NASA is set to launch a pair of rockets through an active aurora to study the natural light display.
Often spotted in a polar climate, aurora borealis (also known as the northern lights) are actually a source of heat—one which the Ion-Neutral Coupling during Active Aurora (INCAA) mission hopes to explore.
Here in Earth’s lowest atmospheric layer, the troposhere, air is made of neutral particles. Hundreds of miles above us, though, air begins to change character; energized by the sun’s unfiltered rays, once-neutral gas transforms into an electrically reactive state of matter known as plasma.
It’s unclear where natural gas ends and plasma begins; rather, the two populations intermix in what NASA called “an extended boundary layer,” where particles experience constant friction. “But active auroras turn everything up a notch,” the space agency said.
Auroras form when electrons from near-Earth space travel into our atmosphere, colliding with neutral particles and setting them alight. “It’s like storming the football field after a college game,” according to Stephen Kaeppler, assistant professor of physics and astronomy at Clemson University and principal investigator for the INCAA mission.

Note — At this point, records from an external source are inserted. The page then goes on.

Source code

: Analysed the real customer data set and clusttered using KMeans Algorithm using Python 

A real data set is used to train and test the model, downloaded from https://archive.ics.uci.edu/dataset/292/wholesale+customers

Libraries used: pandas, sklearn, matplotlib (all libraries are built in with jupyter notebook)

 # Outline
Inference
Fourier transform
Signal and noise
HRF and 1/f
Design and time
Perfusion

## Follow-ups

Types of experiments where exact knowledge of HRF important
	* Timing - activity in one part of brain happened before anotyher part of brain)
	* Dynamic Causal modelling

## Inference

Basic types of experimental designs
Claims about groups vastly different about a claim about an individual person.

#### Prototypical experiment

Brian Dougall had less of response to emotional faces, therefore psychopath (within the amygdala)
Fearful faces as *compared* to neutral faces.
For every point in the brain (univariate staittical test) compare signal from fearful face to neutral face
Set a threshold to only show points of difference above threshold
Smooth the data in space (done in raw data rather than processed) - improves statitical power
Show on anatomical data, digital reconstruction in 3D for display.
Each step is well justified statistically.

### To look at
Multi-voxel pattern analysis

“People at the top of the stadium run toward the field, and as you get closer to the field, the crowd gets thicker and thicker,” he explained. “This is how it is for electrons facing the increasing neutral density of the upper atmosphere.”

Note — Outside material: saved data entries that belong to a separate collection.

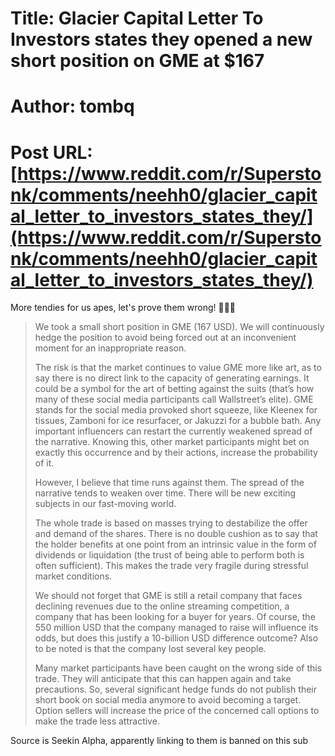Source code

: # Title: Glacier Capital Letter To Investors states they opened a new short position on GME at $167
# Author: tombq
# Post URL: [https://www.reddit.com/r/Superstonk/comments/neehh0/glacier_capital_letter_to_investors_states_they/](https://www.reddit.com/r/Superstonk/comments/neehh0/glacier_capital_letter_to_investors_states_they/)


More tendies for us apes, let's prove them wrong! 🚀🚀🚀

>We took a small short position in GME (167 USD). We will continuously hedge the position to avoid being forced out at an inconvenient moment for an inappropriate reason.  
>  
>The risk is that the market continues to value GME more like art, as to say there is no direct link to the capacity of generating earnings. It could be a symbol for the art of betting against the suits (that’s how many of these social media participants call Wallstreet’s elite). GME stands for the social media provoked short squeeze, like Kleenex for tissues, Zamboni for ice resurfacer, or Jakuzzi for a bubble bath. Any important influencers can restart the currently weakened spread of the narrative. Knowing this, other market participants might bet on exactly this occurrence and by their actions, increase the probability of it.  
>  
>However, I believe that time runs against them. The spread of the narrative tends to weaken over time. There will be new exciting subjects in our fast-moving world.  
>  
>The whole trade is based on masses trying to destabilize the offer and demand of the shares. There is no double cushion as to say that the holder benefits at one point from an intrinsic value in the form of dividends or liquidation (the trust of being able to perform both is often sufficient). This makes the trade very fragile during stressful market conditions.  
>  
>We should not forget that GME is still a retail company that faces declining revenues due to the online streaming competition, a company that has been looking for a buyer for years. Of course, the 550 million USD that the company managed to raise will influence its odds, but does this justify a 10-billion USD difference outcome? Also to be noted is that the company lost several key people.  
>  
>Many market participants have been caught on the wrong side of this trade. They will anticipate that this can happen again and take precautions. So, several significant hedge funds do not publish their short book on social media anymore to avoid becoming a target. Option sellers will increase the price of the concerned call options to make the trade less attractive.

Source is Seekin Alpha, apparently linking to them is banned on this sub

Learning how much aurora influence that boundary layer is “key,” NASA said, to understanding how much energy they ultimately release into our upper atmosphere. Enter INCAA, which aims to measure how these natural phenomena change the layer where plasma meets neutral gas.
INCAA features two payloads, each mounted on a separate sounding rocket—small launch vehicles designed to spend a few minutes surveying space before falling back to Earth.
The team, situated at the Poker Flat Research Range in Alaska, expects to launch its rockets today in quick succession, reaching between 125 and 186 miles altitude to measure the temperature and density of plasma in and around the aurora.